Step 3: Enable dynamic subset load balancing

Inference requests reach Model Service Mesh through the modelmesh-serving service in the modelmesh-serving namespace. Configure a DestinationRule and a VirtualService on this service to route requests directly to the correct model serving runtime.

Create the DestinationRule

Apply the following DestinationRule to group model serving runtimes dynamically by the models they host. For more information, see Manage destination rules.

apiVersion: networking.istio.io/v1beta1
kind: DestinationRule
metadata:
  name: modelmesh-serving
  namespace: modelmesh-serving
spec:
  host: modelmesh-serving
  trafficPolicy:
    loadBalancer:
      dynamicSubset:
        subsetSelectors:
          - fallbackPolicy: ANY_ENDPOINT
            keys:
              - modelmesh.asm.alibabacloud.com

Key fields:

Field	Purpose
`dynamicSubset`	Enables dynamic grouping of endpoints based on runtime labels, instead of static subset definitions
`keys`	The label key used to group runtimes. Model Service Mesh sets the `modelmesh.asm.alibabacloud.com` label on each runtime to indicate which models it hosts
`fallbackPolicy: ANY_ENDPOINT`	When no subset matches, routes to any available runtime instead of rejecting the request

Update the VirtualService

Apply the following VirtualService to map the model request header to the dynamic subset key. For more information, see Manage virtual services.

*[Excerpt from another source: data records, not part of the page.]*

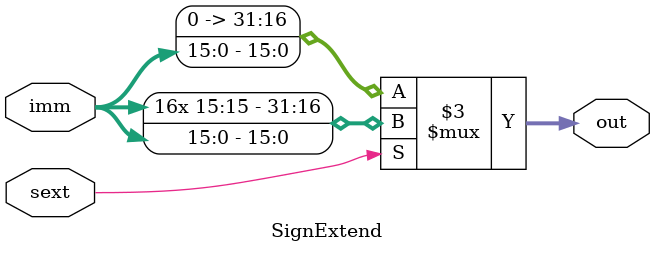
<source format=v>
`timescale 1ns / 1ps


module SignExtend(imm, sext, out);

input [15:0] imm;
input sext;
output reg [31:0] out;

always @(*)
begin
    if (sext)
        out = $signed(imm);
    else
        out = imm;
end
endmodule

</source>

apiVersion: networking.istio.io/v1beta1
kind: VirtualService
metadata:
  name: vs-modelmesh-serving-service
  namespace: modelmesh-serving
spec:
  gateways:
    - grpc-gateway
  hosts:
    - '*'
  http:
    - headerToDynamicSubsetKey:
        - header: model
          key: modelmesh.asm.alibabacloud.com
      match:
        - port: 8008
      name: default
      route:
        - destination:
            host: modelmesh-serving
            port:
              number: 8033

The headerToDynamicSubsetKey field is an ASM extension to the standard Istio VirtualService. When the gateway receives a request with a model: tf-mnist header, it looks up the value against the modelmesh.asm.alibabacloud.com label and routes the request to a runtime in the matching dynamic subset.

(Optional) Step 4: Benchmark inference latency after optimization

Run the same fortio test from Step 2 to compare latency.

After enabling dynamic subset load balancing, all inference requests route directly to the correct runtime. The latency distribution tightens significantly, with no outliers caused by internal rerouting.